A whooshing sound erupted from the soil and Medea froze, staring down, her eyes wide and gleaming like broken glass, as three holes zigzagged open around her feet. Earth poured into them like muddy waterfalls and anyone close enough would have seen the soil crumbling onto the heads and shoulders of three curiously misshapen figures below.
Kneeling at the edge of the nearest hole, Medea peered down, whispering:
Hecate! Hear your servant’s plea,
Help the witch of Greece,
Lead me now with helpers three,
To Aries of the fleece.
Surprised?
I expect you were rather taken aback at how excited Medea was by the television footage at the café too?
I mean you just don’t expect a sorceress to leap on a plane, dive into some London rose bushes at midnight and ask for help in tracking down a ram, do you? And much as I’d like to reassure you that it was just for old time’s sake, I’m afraid you’re right to be worried.
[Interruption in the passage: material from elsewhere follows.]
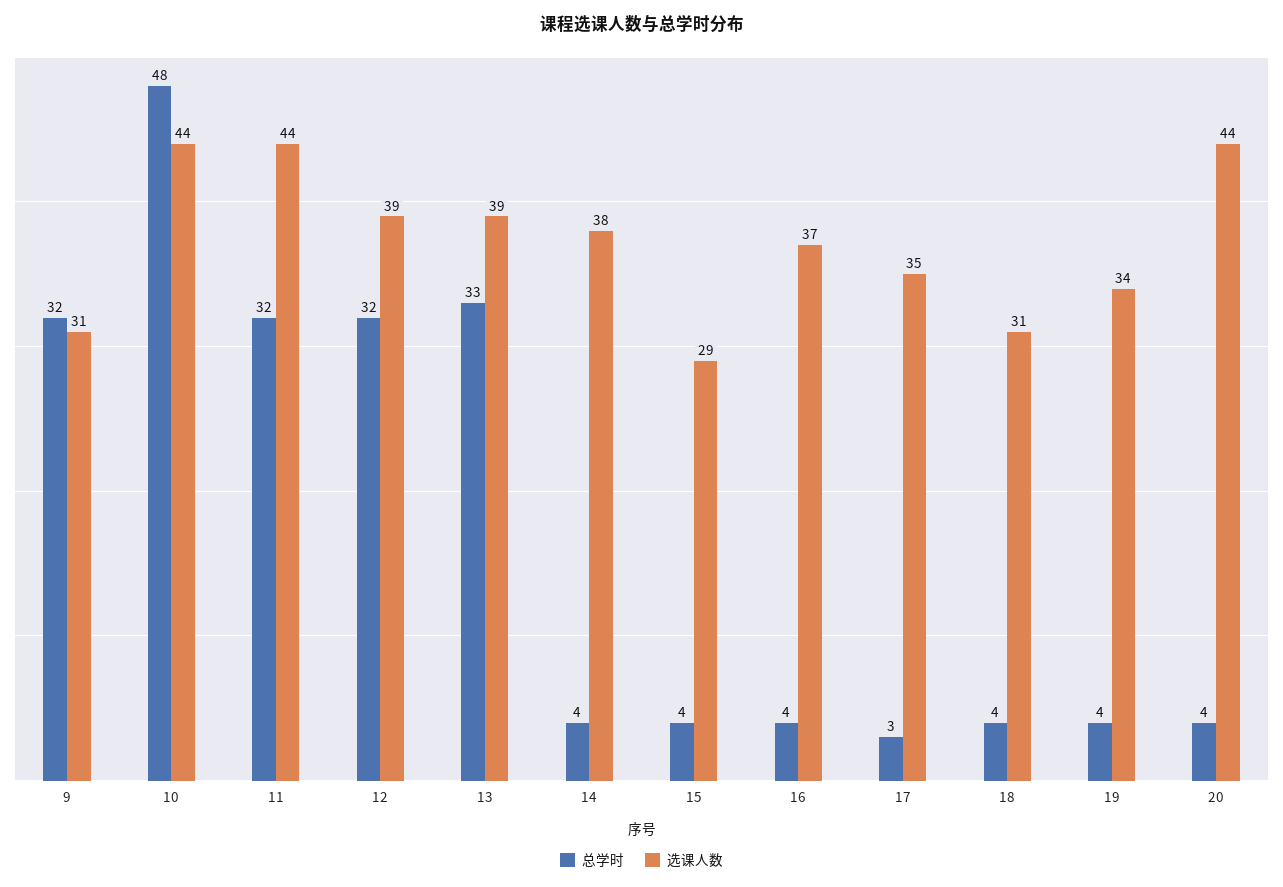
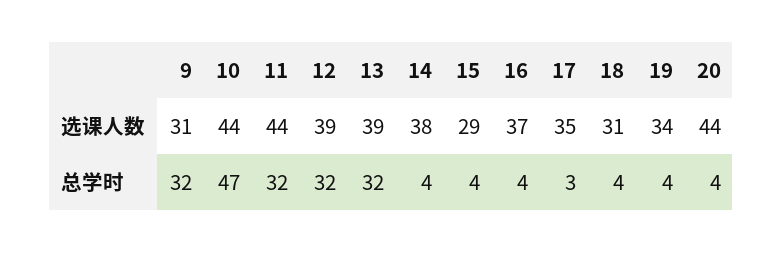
总学时, 10: 48 -> 47
总学时, 13: 33 -> 32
“Can I have a look?” hissed Hex, his fangs glinting silver in the moonlight.
Medea glared at him.
“I need to know what’sss going on, don’t I?” the snake persisted, lowering himself towards the soil, squinting. “After all, you want a capable familiar, don’t you?”
“Yes,” said Medea coldly. “In fact, I’m thinking of getting one. You know, a black panther, maybe, or a Bolivian bird-eating spider.”
She gripped Hex’s throat and clicked her fingers above his head. A scatter of black stars rained down over his skin, dusting his scales and jerking him as rigid as a broomstick. He gulped, flicking his green eyes to look at her just as she tossed him up into the air, caught him and jammed him, snout first, down into the earth.
“Capable, indeed,” she muttered, dusting the soil off her hands.